Nationwide meat shortage will soon reach peak amid coronavirus crisis

A nationwide meat shortage is poised to worsen next month, supermarket executives warn — and the Big Apple is facing jacked-up prices and spotty shelves like everywhere else.

Supplies of steaks, chicken breasts, pork chops and cold cuts are expected to further dwindle in the coming weeks, as the full force of coronavirus-driven plant closures and slowdowns across the country hits the meat counters, industry sources tell The Post.

That’s despite President Trump’s executive order on Tuesday to keep meat-processing plants open after a slew of COVID-19 outbreaks among workers shuttered facilities. The order, which declares meat plants critical infrastructure under the Defense Production Act, also seeks to provide liability protections for meat producers.

“The last two weeks in May will be the peak of the meat crisis,” predicts Victor Colello, meat supervisor for the Morton Williams chain of supermarkets in New York City. “The plants that have remained open are only operating at 40 percent to 50 percent capacity.”

Wholesalers to Morton Williams on Wednesday raised beef prices by as much as $3 a pound, leaving the counter price of filet mignon at $10.50 a pound. Cold cuts, meanwhile, are “going through the roof,” Colello says. While some executives predict similar increases throughout next month and into June, others speculate prices could get even steeper depending on whether there’s a fresh wave of panic buying among shoppers.

“Throughout the pandemic, we have continued to produce our weekly sales circular, which we generate three weeks in advance,” Morton Williams owner Avi Kaner told The Post. “But with the shutdown of the meat plants, it’s difficult to say today what the price of our meat will be three weeks from now.”

Tyson Foods, the country’s biggest meat processor, warned this week that plant closures will spur the loss of millions of pounds of meat after it closed the biggest pork plant in the US. At least 20 workers have already died from the virus, according to labor groups, and some plants have begun euthanizing animals because of overcrowding on farms.

Trump’s executive order eased problems at plants operated by JBS, Cargill, National Beef Packing and Smithfield Foods — which have all closed facilities in recent weeks — but it will still be a while before meat production returns to pre-pandemic levels, experts say.

Stew Leonard’s seven New York-area grocery stores have been slashing their variety of meats including cold cuts, as overall meat shipments have plunged 30 percent overall since the outbreak, chief executive Stew Leonard Jr. told The Post.

“Boar’s Head used to send us 80 different items, but now we are focusing on our top sellers — turkey, ham and roast beef — instead of liverwurst, bologna and ham with olives and others,” Leonard said. “Customers who used to only buy Boars Head are less brand sensitive now and are happy just to get turkey,” he added.

“The biggest change for consumers will be brands that they used to get might not be available,” says Dan Romanoff, president of Nebraskaland, a meat wholesaler in the Bronx. “We are doing business with vendors we’ve never done business with before to fill in our inventory gaps.”

Kosher meats are also hard to buy as one of the largest suppliers, Empire Kosher, closed its plants for about two weeks this month because two of the rabbis who work there contracted the virus, according to industry executives.
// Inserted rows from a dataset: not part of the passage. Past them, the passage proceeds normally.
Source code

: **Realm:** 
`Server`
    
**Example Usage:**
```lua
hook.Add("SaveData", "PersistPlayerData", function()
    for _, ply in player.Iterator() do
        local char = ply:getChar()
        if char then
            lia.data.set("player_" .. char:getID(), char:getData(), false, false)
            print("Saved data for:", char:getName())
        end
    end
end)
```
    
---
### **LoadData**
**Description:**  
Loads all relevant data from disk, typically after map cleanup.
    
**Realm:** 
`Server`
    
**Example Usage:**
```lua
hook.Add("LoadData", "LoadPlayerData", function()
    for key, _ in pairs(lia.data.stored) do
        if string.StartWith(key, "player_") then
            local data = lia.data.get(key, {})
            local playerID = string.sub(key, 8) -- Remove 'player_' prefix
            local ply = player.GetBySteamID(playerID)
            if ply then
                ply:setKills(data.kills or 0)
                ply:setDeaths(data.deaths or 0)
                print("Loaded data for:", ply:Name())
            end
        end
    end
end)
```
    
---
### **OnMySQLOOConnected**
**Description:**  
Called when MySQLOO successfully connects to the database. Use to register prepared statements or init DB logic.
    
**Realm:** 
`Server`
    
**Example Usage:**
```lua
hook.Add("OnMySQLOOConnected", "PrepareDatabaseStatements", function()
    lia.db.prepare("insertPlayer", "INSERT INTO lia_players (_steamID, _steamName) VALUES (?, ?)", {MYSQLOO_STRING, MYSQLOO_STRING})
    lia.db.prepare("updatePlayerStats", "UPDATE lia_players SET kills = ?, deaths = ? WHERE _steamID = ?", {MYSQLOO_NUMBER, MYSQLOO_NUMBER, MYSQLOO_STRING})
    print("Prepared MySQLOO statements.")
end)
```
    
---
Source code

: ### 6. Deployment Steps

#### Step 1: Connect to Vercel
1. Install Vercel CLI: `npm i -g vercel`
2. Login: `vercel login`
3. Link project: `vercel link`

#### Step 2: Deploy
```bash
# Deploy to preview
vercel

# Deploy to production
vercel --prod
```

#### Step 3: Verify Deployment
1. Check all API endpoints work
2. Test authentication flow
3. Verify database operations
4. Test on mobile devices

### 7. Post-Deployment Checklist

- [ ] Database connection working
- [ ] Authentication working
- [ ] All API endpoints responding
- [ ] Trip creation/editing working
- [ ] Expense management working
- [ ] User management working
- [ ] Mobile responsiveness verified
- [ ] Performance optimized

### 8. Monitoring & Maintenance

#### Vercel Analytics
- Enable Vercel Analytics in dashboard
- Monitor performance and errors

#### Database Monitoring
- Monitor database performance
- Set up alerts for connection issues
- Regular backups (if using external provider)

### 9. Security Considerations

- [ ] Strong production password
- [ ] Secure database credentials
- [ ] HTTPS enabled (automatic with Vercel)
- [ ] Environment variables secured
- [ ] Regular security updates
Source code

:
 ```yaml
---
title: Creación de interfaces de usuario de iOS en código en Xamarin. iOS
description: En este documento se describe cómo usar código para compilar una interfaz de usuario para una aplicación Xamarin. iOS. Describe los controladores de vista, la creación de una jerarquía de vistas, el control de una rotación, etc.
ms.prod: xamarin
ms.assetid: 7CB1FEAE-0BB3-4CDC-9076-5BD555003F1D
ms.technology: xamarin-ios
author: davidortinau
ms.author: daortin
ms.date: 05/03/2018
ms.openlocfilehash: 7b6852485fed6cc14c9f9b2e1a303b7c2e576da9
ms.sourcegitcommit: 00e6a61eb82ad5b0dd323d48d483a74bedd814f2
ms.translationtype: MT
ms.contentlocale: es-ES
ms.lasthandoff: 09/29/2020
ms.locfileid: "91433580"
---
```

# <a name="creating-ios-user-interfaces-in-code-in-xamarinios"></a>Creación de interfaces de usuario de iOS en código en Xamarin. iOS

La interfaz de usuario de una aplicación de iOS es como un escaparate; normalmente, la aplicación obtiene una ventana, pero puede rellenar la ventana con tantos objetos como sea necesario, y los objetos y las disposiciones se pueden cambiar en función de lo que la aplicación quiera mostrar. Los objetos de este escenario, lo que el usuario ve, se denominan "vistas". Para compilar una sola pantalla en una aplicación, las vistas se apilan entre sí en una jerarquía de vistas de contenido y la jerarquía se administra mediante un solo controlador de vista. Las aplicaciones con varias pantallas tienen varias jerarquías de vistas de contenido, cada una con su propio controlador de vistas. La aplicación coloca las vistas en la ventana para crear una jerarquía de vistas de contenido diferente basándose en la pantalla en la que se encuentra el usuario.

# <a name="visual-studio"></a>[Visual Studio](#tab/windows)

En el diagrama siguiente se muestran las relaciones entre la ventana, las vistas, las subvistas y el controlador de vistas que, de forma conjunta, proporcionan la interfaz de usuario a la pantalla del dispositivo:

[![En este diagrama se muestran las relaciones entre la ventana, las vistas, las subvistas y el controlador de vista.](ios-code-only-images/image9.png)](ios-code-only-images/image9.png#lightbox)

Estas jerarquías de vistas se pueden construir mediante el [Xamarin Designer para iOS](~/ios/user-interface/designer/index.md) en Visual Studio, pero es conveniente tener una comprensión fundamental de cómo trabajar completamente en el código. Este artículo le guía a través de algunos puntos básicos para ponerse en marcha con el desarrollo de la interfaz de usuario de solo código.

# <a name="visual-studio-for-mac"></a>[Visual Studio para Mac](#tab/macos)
Empire Kosher didn’t respond to requests for comment.

Meat supplies in some supermarkets, especially in lower income neighborhoods, have grown noticeably scarcer in recent weeks. Fine Fare’s 10 New York City supermarkets, which include locations in the Bronx, Harlem and the Lower East Side, have lately been selling less meat because of the higher prices and spotty supplies, says Rudy Fuertes, president of Fteley Food Corp. which operates the 10 stores.

In response, Fine Fare’s customers have been buying more fruits and vegetables, which now account for as much as 30 percent of the stores’ sales versus 15 percent before the outbreak, according to Fuertes.

“We have 50 percent of the amount of pre-packaged cold cuts we carried a year ago,” said William Rodriguez, co-owner of several grocery stores in the city including a C-Town in Williamsburg.

Depending on how dire the shortages are, store owners say they may put limits on how much meat shoppers can buy at one time, similar to the curbs they imposed early in the pandemic — and it’s not just shoppers who have been prone to panic buying, say industry experts.

“We have corporate customers who are asking whether they should load up on their orders,” said the owner of a large meat distributor who did not want to be identified. “I’m trying to keep my customers calm but right now every protein is difficult to procure.”

The panic has spread to consumers and small businesses that are buying extra freezers now.

Chest freezers are selling out at Home Depot, which in some locations have the freezers on backorder until August 2020.

“Everyone is overbuying,” Jacob Dickson, owner of Dickson’s Farmstand Meats told The Post. “There is not a single freezer available,” Dickson said after trying to secure a seven foot freezer for his business this week. “America is primed to panic buy.”